Сколько не тщись, не забрасывай скользкий невод,
сколько, как в море взором, в сети не висни,
снова вернешься к старухе, получишь «неуд»
в третьей, последней четверти вашей жизни.
Всяким удобством землянка скромней, чем хостел.
Жизнь, как монета подброшенная – двояка.
Быть рыбаком недостаточно, чтоб апостол
глянул из зеркала, а на нее – дворянка.
Путь с перекличкою цифр, считай, событий –
гладь столбовой дороги в плену колдобин.
Сбился с пути – презирает старуха: сбитень.
Быт с ней – одно корыто, но он удобен.
Невод как метод реальность легко и разом
выменять на что-нибудь, что не будет ранить –
блеф, потому что невод рукою связан,
стало быть, из узелков состоит. Как память.

Пьер Безглазов

Я – Пьер Безглазов, я потомок П. Безухова.
В моих очках диоптрий больше, чем прописано,
но я слепец, о чем судьба моя пронюхала
и познакомила с тобою.
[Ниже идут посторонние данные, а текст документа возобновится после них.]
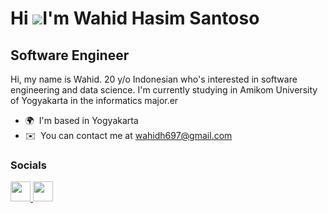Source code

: Hi ![](https://user-images.githubusercontent.com/18350557/176309783-0785949b-9127-417c-8b55-ab5a4333674e.gif)I'm Wahid Hasim Santoso
===========================================================================================================================================

Software Engineer
-----------------

Hi, my name is Wahid. 20 y/o Indonesian who's interested in software engineering and data science. I'm currently studying in Amikom University of Yogyakarta in the informatics major.er

* 🌍  I'm based in Yogyakarta
* ✉️  You can contact me at [wahidh697@gmail.com](mailto:wahidh697@gmail.com)

### Socials

<p align="left"> <a href="https://www.github.com/Hazz-i" target="_blank" rel="noreferrer"> <picture> <source media="(prefers-color-scheme: dark)" srcset="https://raw.githubusercontent.com/danielcranney/readme-generator/main/public/icons/socials/github-dark.svg" /> <source media="(prefers-color-scheme: light)" srcset="https://raw.githubusercontent.com/danielcranney/readme-generator/main/public/icons/socials/github.svg" /> <img src="https://raw.githubusercontent.com/danielcranney/readme-generator/main/public/icons/socials/github.svg" width="32" height="32" /> </picture> </a> <a href="https://www.linkedin.com/in/wahid-hasim-santoso-9307b8287" target="_blank" rel="noreferrer"> <picture> <source media="(prefers-color-scheme: dark)" srcset="https://raw.githubusercontent.com/danielcranney/readme-generator/main/public/icons/socials/linkedin-dark.svg" /> <source media="(prefers-color-scheme: light)" srcset="https://raw.githubusercontent.com/danielcranney/readme-generator/main/public/icons/socials/linkedin.svg" /> <img src="https://raw.githubusercontent.com/danielcranney/readme-generator/main/public/icons/socials/linkedin.svg" width="32" height="32" /> </picture> </a></p>
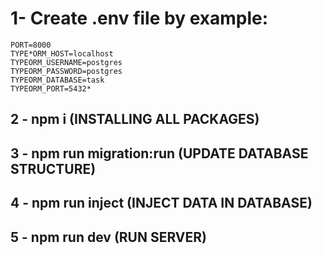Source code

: # 1- Create .env file by example:
    PORT=8000
    TYPE*ORM_HOST=localhost
    TYPEORM_USERNAME=postgres
    TYPEORM_PASSWORD=postgres
    TYPEORM_DATABASE=task
    TYPEORM_PORT=5432*

## 2 - npm i (INSTALLING ALL PACKAGES)
## 3 - npm run migration:run (UPDATE DATABASE STRUCTURE)
## 4 - npm run inject (INJECT DATA IN DATABASE)
## 5 - npm run dev (RUN SERVER)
Ты актриса на
канале с мистикой и помпой, но без рейтинга.
Ты не Ростова, но зачем-то так представилась,
а я в ответ сказал, что Пьер, но можно – Петенька.
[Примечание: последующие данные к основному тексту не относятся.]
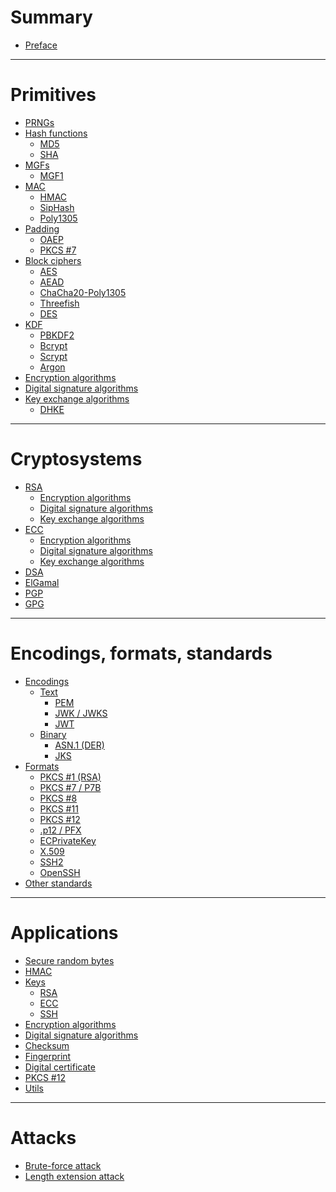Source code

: # Summary

- [Preface](./preface.md)

---

# Primitives

- [PRNGs]()
- [Hash functions](./hash-functions/index.md)
    - [MD5](./hash-functions/md5.md)
    - [SHA](./hash-functions/sha.md)
- [MGFs](./mask-generation-functions.md)
  - [MGF1](./mask-generation-functions/mgf1.md)
- [MAC](./mac/index.md)
    - [HMAC](./mac/hmac.md)
    - [SipHash]()
    - [Poly1305]()
- [Padding](./padding/index.md)
  - [OAEP](./padding/oaep.md)
  - [PKCS #7](./padding/pkcs7.md)
- [Block ciphers](./block-ciphers.md)
    - [AES](./aes.md)
    - [AEAD]()
    - [ChaCha20-Poly1305]()
    - [Threefish]()
    - [DES]()
- [KDF](./kdf.md)
    - [PBKDF2]()
    - [Bcrypt]()
    - [Scrypt]()
    - [Argon]()
- [Encryption algorithms](./encryption-algorithms.md)
- [Digital signature algorithms](./digital-signature.md)
- [Key exchange algorithms](./key-exchange.md)
    - [DHKE](./diffie-hellman.md)

---

# Cryptosystems

- [RSA](./cryptosystems/rsa/index.md)
    - [Encryption algorithms](./cryptosystems/rsa/encryption-schemes.md)
    - [Digital signature algorithms](./cryptosystems/rsa/digital-signature-algorithms.md)
    - [Key exchange algorithms](./cryptosystems/rsa/key-exchange.md)
- [ECC](./cryptosystems/ecc/index.md)
    - [Encryption algorithms](./cryptosystems/ecc/encryption-algorithms.md)
    - [Digital signature algorithms](./cryptosystems/ecc/digital-signature-algorithms.md)
    - [Key exchange algorithms](./cryptosystems/ecc/key-exchange.md)
- [DSA](./cryptosystems/dsa.md)
- [ElGamal]()
- [PGP](./pgp.md)
- [GPG]()

---

# Encodings, formats, standards

- [Encodings](./encodings/index.md)
    - [Text]()
        - [PEM](./encodings/pem.md)
        - [JWK / JWKS](./encodings/jwk.md)
        - [JWT](./encodings/jwt.md)
    - [Binary]()
        - [ASN.1 (DER)](./encodings/der.md)
        - [JKS](./encodings/jks.md)
- [Formats](./formats/index.md)
    - [PKCS #1 (RSA)](./formats/pkcs1.md)
    - [PKCS #7 / P7B]()
    - [PKCS #8](./formats/pkcs8.md)
    - [PKCS #11]()
    - [PKCS #12](./formats/pkcs12.md)
    - [.p12 / PFX](./formats/p12-pfx.md)
    - [ECPrivateKey](./formats/ecprivatekey.md)
    - [X.509](./formats/x509.md)
    - [SSH2](./formats/ssh2.md)
    - [OpenSSH](./formats/openssh.md)
- [Other standards](./standards.md)

---

# Applications

- [Secure random bytes](./rand.md)
- [HMAC](./hmac.md)
- [Keys]()
    - [RSA](./code.md)
    - [ECC](./keys/ecc.md)
    - [SSH](./keys/ssh.md)
- [Encryption algorithms](./ciphertext.md)
- [Digital signature algorithms]()
- [Checksum](./checksum.md)
- [Fingerprint](./fingerprint.md)
- [Digital certificate](./digital-certificate.md)
- [PKCS #12](./pkcs12-stuff.md)
- [Utils](./utils.md)

---

# Attacks

- [Brute-force attack]()
- [Length extension attack]()
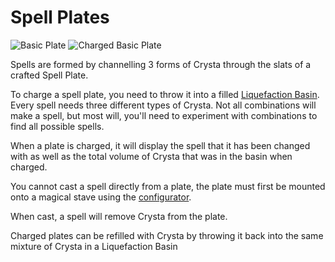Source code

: # Spell Plates

![Basic Plate](../../.gitbook/assets/item\_basic\_plate.png) ![Charged Basic Plate](../../.gitbook/assets/item\_basic\_charged\_plate.png)

Spells are formed by channelling 3 forms of Crysta through the slats of a crafted Spell Plate.

To charge a spell plate, you need to throw it into a filled [Liquefaction Basin](liquefaction.md). Every spell needs three different types of Crysta. Not all combinations will make a spell, but most will, you'll need to experiment with combinations to find all possible spells.

When a plate is charged, it will display the spell that it has been changed with as well as the total volume of Crysta that was in the basin when charged.

You cannot cast a spell directly from a plate, the plate must first be mounted onto a magical stave using the [configurator](stave-configurator.md).

When cast, a spell will remove Crysta from the plate.

Charged plates can be refilled with Crysta by throwing it back into the same mixture of Crysta in a Liquefaction Basin
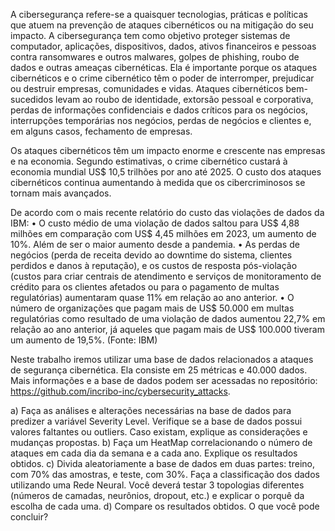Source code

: A cibersegurança refere-se a quaisquer tecnologias, práticas e políticas que atuem na prevenção de ataques cibernéticos ou na mitigação do seu impacto. A cibersegurança tem como objetivo proteger sistemas de computador, aplicações, dispositivos, dados, ativos financeiros e pessoas contra ransomwares e outros malwares, golpes de phishing, roubo de dados e outras ameaças cibernéticas. Ela é importante porque os ataques cibernéticos e o crime cibernético têm o poder de interromper, prejudicar ou destruir empresas, comunidades e vidas. Ataques cibernéticos bem-sucedidos levam ao roubo de identidade, extorsão pessoal e corporativa, perdas de informações confidenciais e dados críticos para os negócios, interrupções temporárias nos negócios, perdas de negócios e clientes e, em alguns casos, fechamento de empresas.

Os ataques cibernéticos têm um impacto enorme e crescente nas empresas e na economia. Segundo estimativas, o crime cibernético custará à economia mundial US$ 10,5 trilhões por ano até 2025. O custo dos ataques cibernéticos continua aumentando à medida que os cibercriminosos se tornam mais avançados.

De acordo com o mais recente relatório do custo das violações de dados da IBM:
• O custo médio de uma violação de dados saltou para US$ 4,88 milhões em comparação com US$ 4,45 milhões em 2023, um aumento de 10%. Além de ser o maior aumento desde a
pandemia.
• As perdas de negócios (perda de receita devido ao downtime do sistema, clientes perdidos e danos à reputação), e os custos de resposta pós-violação (custos para criar centrais de atendimento e serviços de monitoramento de crédito para os clientes afetados ou para o pagamento de multas regulatórias) aumentaram quase 11% em relação ao ano anterior.
• O número de organizações que pagam mais de US$ 50.000 em multas regulatórias como resultado de uma violação de dados aumentou 22,7% em relação ao ano anterior, já aqueles
que pagam mais de US$ 100.000 tiveram um aumento de 19,5%. (Fonte: IBM)

Neste trabalho iremos utilizar uma base de dados relacionados a ataques de segurança cibernética. Ela consiste em 25 métricas e 40.000 dados. Mais informações e a base de dados podem ser acessadas no repositório: https://github.com/incribo-inc/cybersecurity_attacks.

a) Faça as análises e alterações necessárias na base de dados para predizer a variável Severity
Level. Verifique se a base de dados possui valores faltantes ou outliers. Caso existam, explique
as considerações e mudanças propostas.
b) Faça um HeatMap correlacionando o número de ataques em cada dia da semana e a cada
ano. Explique os resultados obtidos.
c) Divida aleatoriamente a base de dados em duas partes: treino, com 70% das amostras, e teste,
com 30%. Faça a classificação dos dados utilizando uma Rede Neural. Você deverá testar 3
topologias diferentes (números de camadas, neurônios, dropout, etc.) e explicar o porquê da
escolha de cada uma.
d) Compare os resultados obtidos. O que você pode concluir?
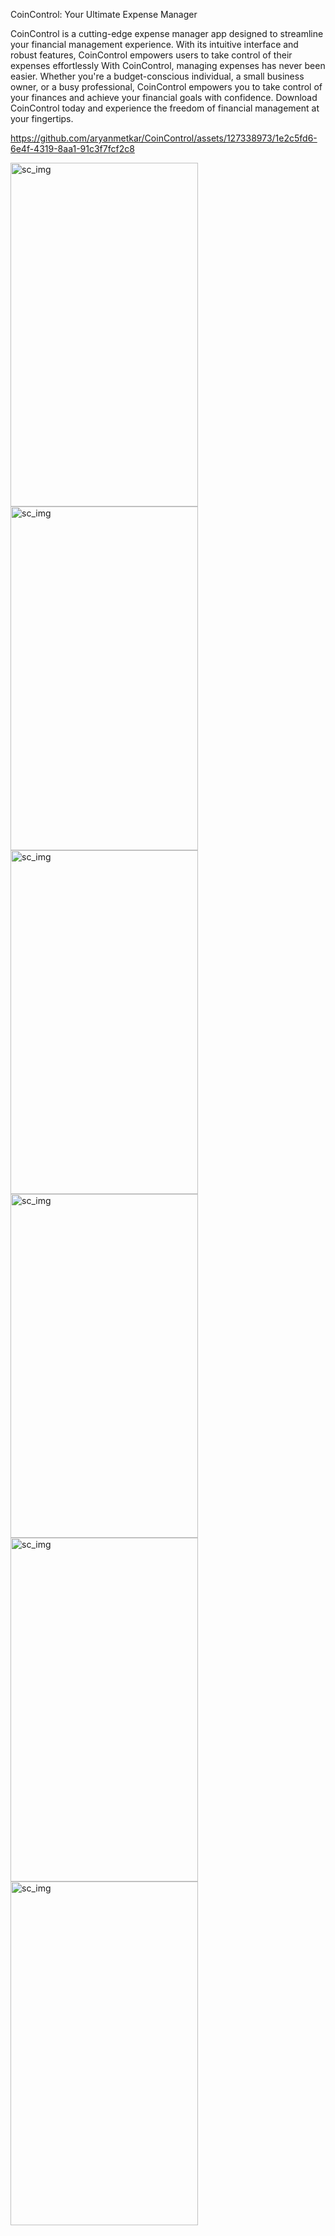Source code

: 
CoinControl: Your Ultimate Expense Manager

CoinControl is a cutting-edge expense manager app designed to streamline your financial management experience. With its intuitive interface and robust features, CoinControl empowers users to take control of their expenses effortlessly
With CoinControl, managing expenses has never been easier. Whether you're a budget-conscious individual, a small business owner, or a busy professional, CoinControl empowers you to take control of your finances and achieve your financial goals with confidence. Download CoinControl today and experience the freedom of financial management at your fingertips.


https://github.com/aryanmetkar/CoinControl/assets/127338973/1e2c5fd6-6e4f-4319-8aa1-91c3f7fcf2c8

<img width="300" height="550"  alt="sc_img" src="https://github.com/aryanmetkar/CoinControl/assets/127338973/a3d77557-a69d-495d-87fc-4883d62ad1d6.png">
<img width="300" height="550"  alt="sc_img" src="https://github.com/aryanmetkar/CoinControl/assets/127338973/f77c40f4-00bf-4c25-8863-29f35d85cf54.png">
<img width="300" height="550"  alt="sc_img" src="https://github.com/aryanmetkar/CoinControl/assets/127338973/c746e669-624f-4159-bdc9-ee0641190046.png">
<img width="300" height="550"  alt="sc_img" src="https://github.com/aryanmetkar/CoinControl/assets/127338973/a5068bab-dd6d-4f9c-96fa-84e47eb2ac13.png">
<img width="300" height="550"  alt="sc_img" src="https://github.com/aryanmetkar/CoinControl/assets/127338973/39ca711b-c088-4a68-addd-4b18b2493ef5.png">
<img width="300" height="550"  alt="sc_img" src="https://github.com/aryanmetkar/CoinControl/assets/127338973/14b48a4f-24b0-4dcb-8e1f-b773345f549c.png">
Прости, но легче было б, если б ты преставилась.
Ты колко шутишь, одеваешься с иголочки,
танцуешь в клубах и хватить не дура лишнего –
а я люблю тебя, люблю как пишут в стол, очки
раскокав, чтоб не возлюбить другого ближнего.
Ты, матерясь, предпочитаешь русский инглишу.
Твой поставщик кино и кухни – город Токио.
А я – с порядочным пробегом, хоть и выгляжу
большим дитем, большим буквально – аж под сто кило.
Я из новелл Эдгара По – вокруг смыкаются
четыре плоскости тебя, шипя: сломай тиски!
По части пыток ты искусна и смекалиста,
и за глаза меня зовешь дон-дон Ламанчский.
Я – самолет бумажный, ты – круженье аиста.
Кофейня ты, а я таблица умножения,
где в каждой строчке – стопроцентное неравенство
и ни намека на успех и отношения.
Ты счет часам ведешь ресницами от мэйбелин,
я, по-толстовски, укрощаю тело рубищем.
Я – книжный шкаф, ты – помещение без мебели,
о чем угодно эхо в нем, но не о будущем.